Super Tuesday was important to watch because of the obvious ramifications for the future of our country. Twenty four states went to the polls to decide who might become the nominee for each of the two completely identical political parties.
The drama unfolding between The Crying Game Liberal (double-pun intended) vs. The 1981 Cocaine Salesman of the Year Liberal for the Democratic nomination was riveting to watch until my laser-beam-like focused attention was snared by that Nun on that Channel reading a poem.
Likewise, the heated Republican contest between Republican-In-Name-Only "Proud Reagan Pen Owner" Economic Moron Liberal vs. That wealthy NorEastern Governor Liberal who happens to be "The True Reagan Conservative" vs. Rush Limbaugh's favorite: God's Warrior aka The Snake-oil Selling, Guitar Picking, Cross Levitating, "True Reagan Conservative"...and by True Reagan Conservative here, I really mean "True Jimmy Carter Liberal". It has been fascinating on many levels.

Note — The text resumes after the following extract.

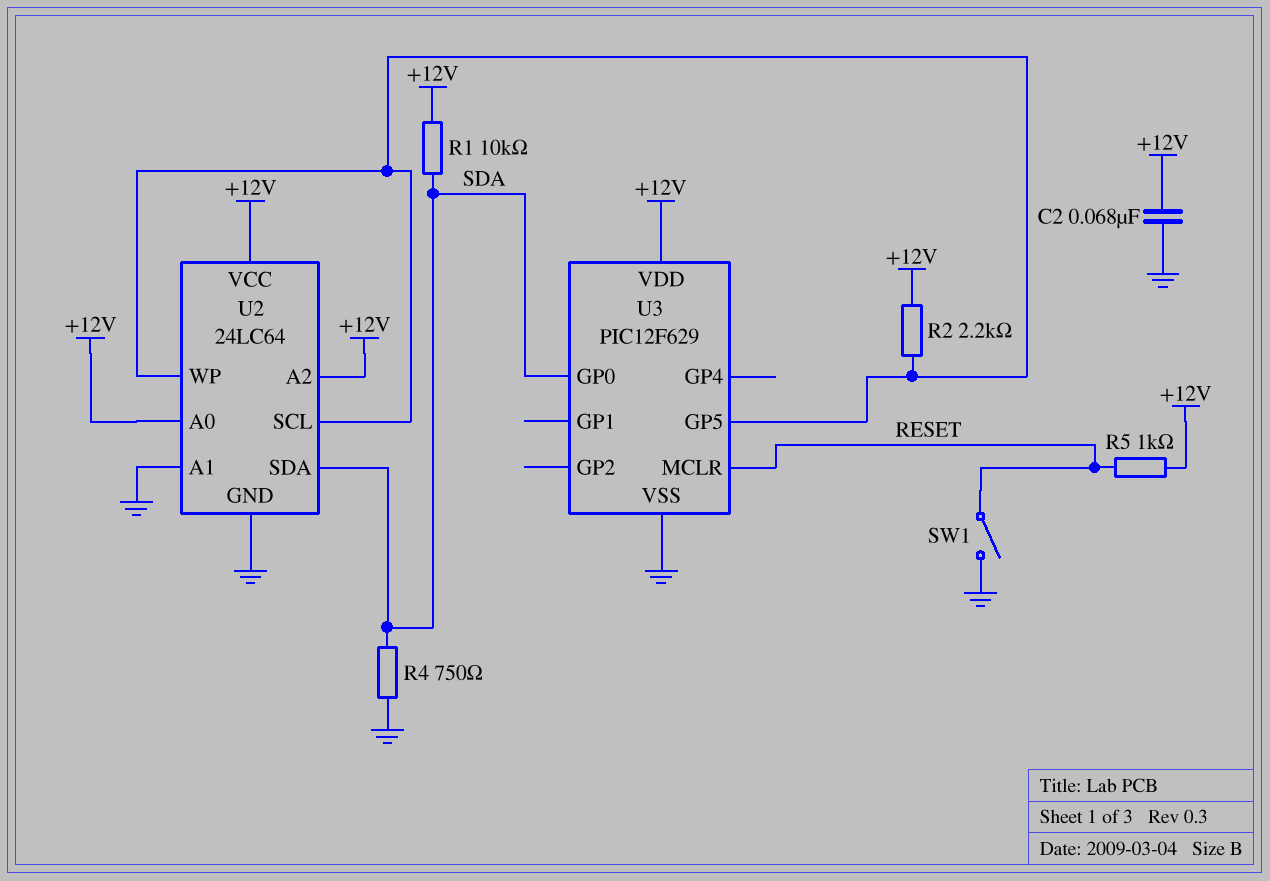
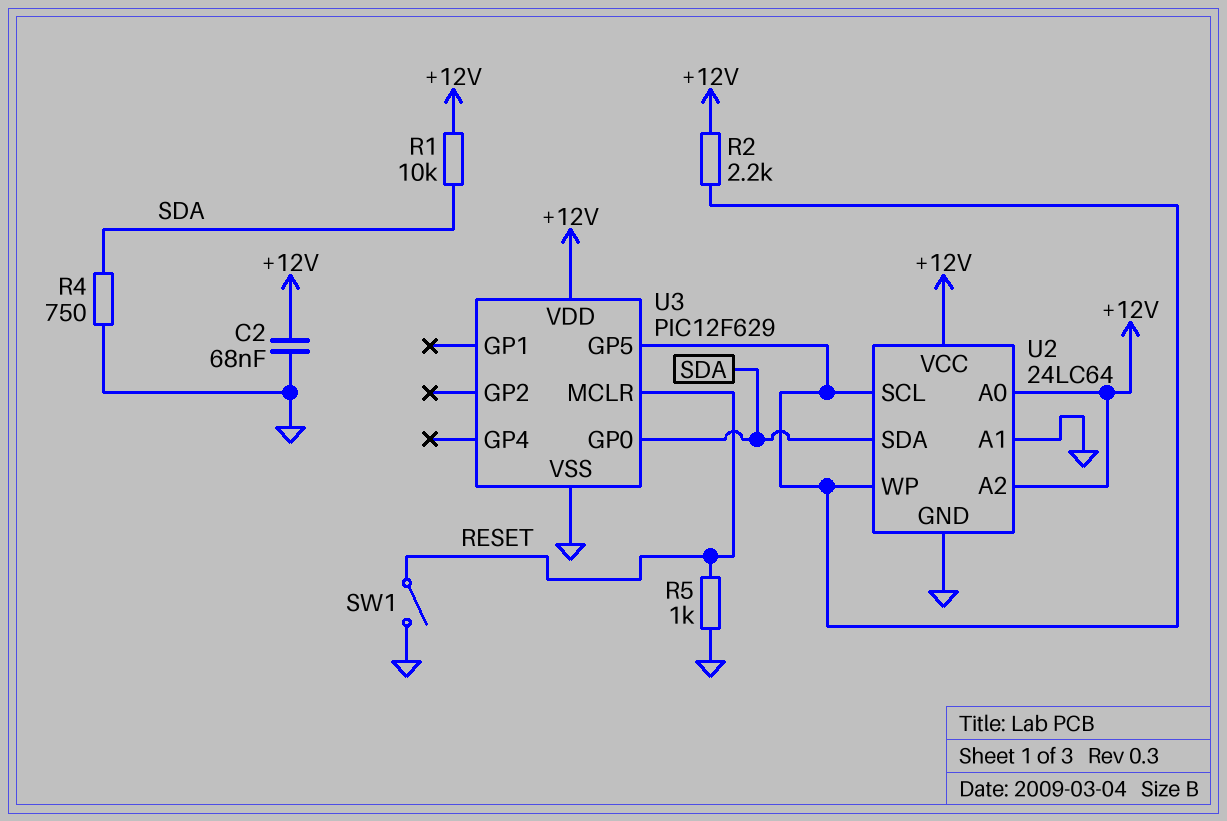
R5: 1k (+12V, RESET) -> 1k (GND, RESET)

But just like a lot of folk enjoy watching the Super Bowl commercials more than the actual Super Bowl game; it's the same for me during Super Tuesday in watching the 100 yard dash of political coverage.
The race to project the winner of a particular state before that other rival alphabet news organization does, is apparently, of great importance.
Is there an actual prize one gets when they project out a winner before the others?! Is it some sort of prestigious claim for CNN to call a winner of a state with say less than 10% reporting? How about NBC calling it for a candidate with only 5% or even 1% reporting? I Raise. Hows about less than 1%? Bwahahahahaha! That couldn't even happen, right?
Yeah it could. Tonight while watching Fox News that's exactly what happened. Fox News called the New York Republican Race for John McCain with less than 1% reporting. Vote tally was at 750; I'll write it out like a check for clarity. (Seven hundred and fifty votes) Not 750,000 votes, not even 7,500 votes.
To give you a greater perspective... Just about the number of kooks being released from New York State mental wards in a given day, seven hundred and fifty.